Backed by private equity investors including Carlyle Group and Goldman Sachs Group Inc's buyout fund, Kinder Morgan upsized its IPO as shareholders sold a 13.5 percent stake in the company.

Houston-based Kinder Morgan raised $2.86 billion on Thursday in an IPO valuing the firm at more than $21 billion.

INSTITUTIONAL INVESTOR APPEAL

Kinder Morgan's offering represented interest in its master limited partnership (MLP), Kinder Morgan Energy Partners LP , which holds most of the company's assets.

Historically, institutional investors have shunned buying into partnerships because of tax complications. But this offering was a way for them to add pipeline and storage assets to their portfolios as MLPs have low tax liability, which also provides them with a lower cost of capital.

It's a blue-chip from day one, said Francis Gaskins, president of IPODesktop.com. It's a blue chip that institutions have no problem owning.

The underlying MLP has forecast an increase of about 4.5 percent in its dividend yield this year, which would mean an even bigger yield growth for Kinder Morgan Inc investors, Einhorn said.

The IPO price of $30 per share implied a yield of 3.9 percent based on $1.16 per share in dividends Kinder Morgan said in the filing it would pay annually if it was public for all of 2011, analysts said.

Kinder Morgan's private equity investors and management will retain control of nearly 90 percent of the company.

Chief Executive Officer Rich Kinder, who led the 2007 buyout of the company, is keeping his entire 30.6 percent stake, which leaves him heavily invested in the company's future in contrast with typical private-equity investors' exits from a bought-out company through an IPO.

The CEO previously was president of energy company Enron Corp but left in 1996 -- years before it was enmeshed in an accounting scandal and went bankrupt.

IPO IMPACT

In the United States, Kinder Morgan owns 15,000 miles of natural gas pipelines and 8,400 miles of refined petroleum product pipelines running gasoline, diesel fuel, jet fuel and natural gas liquids. It also has 120 fuel terminals, gas storage facilities, carbon dioxide pipelines and stakes in eight West Texas oil fields.

The company's IPO became the biggest U.S. energy-related IPO since Conoco Inc's $4.4 billion offering more than a decade ago, according to Thomson Reuters data.

Pipeline investments could increase as power plants begin burning more natural gas instead of coal, as new shale gas sources are developed, or even to feed the need for facilities to export U.S. gas at cheaper prices.

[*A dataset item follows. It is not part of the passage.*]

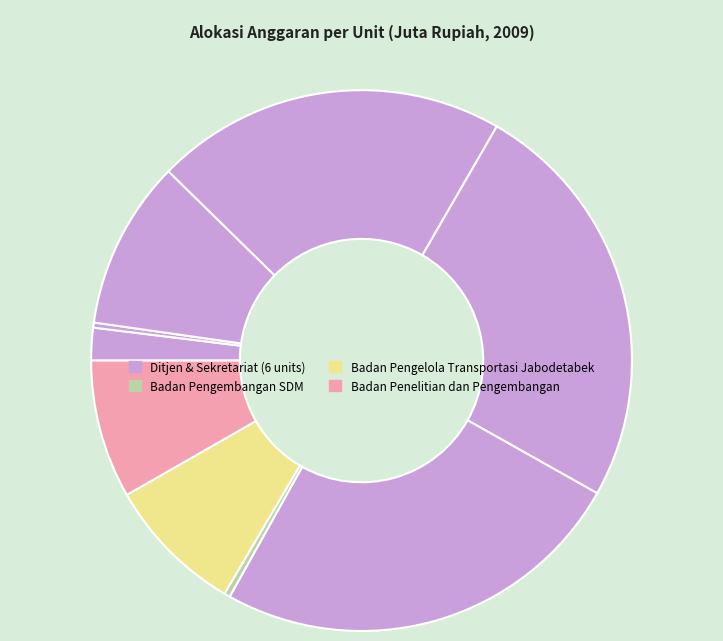

Is there a majority slice in this chart?

No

Pricier crude could also lead to a greater need for more oil storage, as well as pipeline capacity for the output of quickly expanding projects in the Canadian oil sands.

Kinder Morgan Inc sold 95.5 million shares for $30 each in Thursday's IPO. It originally planned to sell 80 million shares at $26 to $29 each.

The upsizing followed an above-range IPO pricing by another private equity-backed company, Nielsen Holdings , and is a good sign for private equity firms looking to begin the process of selling portfolio companies bought during the height of the buyout boom of 2005 to 2007.

They will be judged on their own merits, but certainly ... two large successful private equity-backed IPOs is a positive for other companies looking to go public, Einhorn said.

Hospital operator HCA, which hopes to raise up to $4.6 billion, and retailer Toys R Us , which hopes to raise up to $800 million, are also expected to go public in the United States this year.

Underwriters on the Kinder Morgan offering were led by Goldman Sachs and Barclays Capital.